[Collected data entries]
◆ ◆ ◆
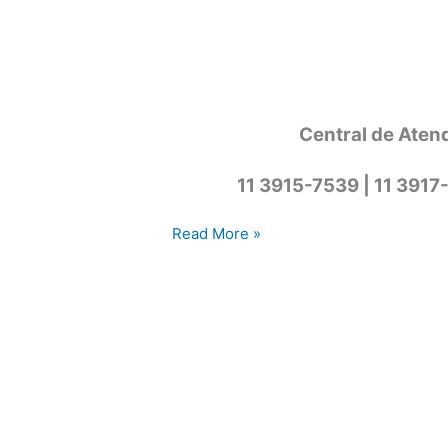
Central de Aten
11 3915-7539 | 11 3917
Assistência
Read More »
técnica
lava
e
seca
Cotia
◆ ◆ ◆
## ASSIGNED TASK
Please swap "Read More »" for "Saiba mais »" in the text of every entry and keep everything else the same. Leave the pictures out of your answer.

## EXPECTED ANSWER
Central de Aten
11 3915-7539 | 11 3917
Assistência
Saiba mais »
técnica
lava
e
seca
Cotia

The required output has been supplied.